Show YAML Configuration
Postprocessing:
  processors:
    - name: Histogram1D
      inputs:
        - "*/*/*/HT"
      scale: log
      normalize: False
      structure:
        select: 
          type: "Histogram"
          pipeline: "Signal312"
          dataset_name: "re:(signal_2018_312_1500_100$|signal_2018_312_1500_1000$|signal_2018_312_1000_100$|(?!signal_).*)"
        group: {"era.name": "*"}
        transforms:
          - name: SelectAxesValues
            select_axes_values: {"variation": "central"}
          - name: RebinAxes
            rebinning: {"HT": 2} # Rebin the HT axis by combining adjacent bins
      output_name: "{prefix}/demo_rebinaxes_{era.name}.png"
  
  default_style_set:
    styles:
      - pattern:
          sample_type: 'MC'
        style:
          plottype: fill
      - pattern:
          dataset_name: 'signal*'
        style:
          plottype: step
          linewidth: 2

Dropping Samples#

Sometimes, especially when dealing with many similar signal mass points, you may only want to process a subset of them to avoid plotting hundreds of overlapping distributions or running out of memory.
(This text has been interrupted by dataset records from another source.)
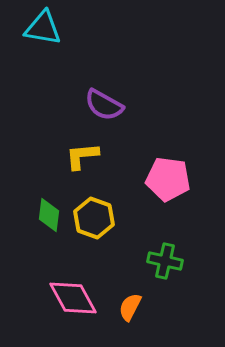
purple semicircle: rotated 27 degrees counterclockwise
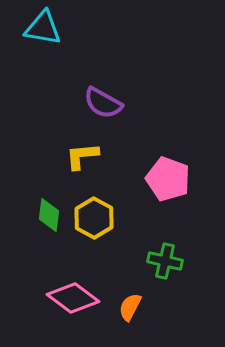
purple semicircle: moved 1 px left, 2 px up
pink pentagon: rotated 12 degrees clockwise
yellow hexagon: rotated 9 degrees clockwise
pink diamond: rotated 24 degrees counterclockwise
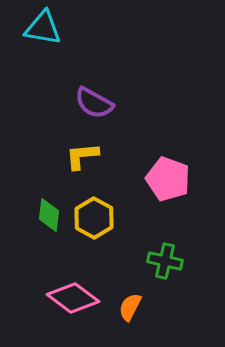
purple semicircle: moved 9 px left
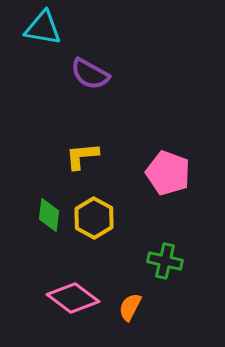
purple semicircle: moved 4 px left, 29 px up
pink pentagon: moved 6 px up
You can achieve this in the top-level configuration using drop_sample_pattern. This utilizes the same querying pattern language as other parts of the analyzer, allowing you to filter out specific samples before any postprocessing actions are run:

Postprocessing:
  ...
  drop_sample_pattern:
    or_exprs:
      - sample_name: "*50to100*"
      - sample_name: "*100to200*"
      - sample_name: "*200to300*"

Running Postprocessing#

You can execute a Postprocessing configuration block using the CLI via the postprocess subcommand.

./osca postprocess \
  config/analysis.yaml \
  full_output/**/*.result \
  --parallel 4 \
  --prefix output_figures/

This command takes your master configuration file, gathers the specified .result files, and runs the defined postprocessors (like RatioPlot or CutflowTable). The --prefix option allows you to designate an output base directory for all the resulting files.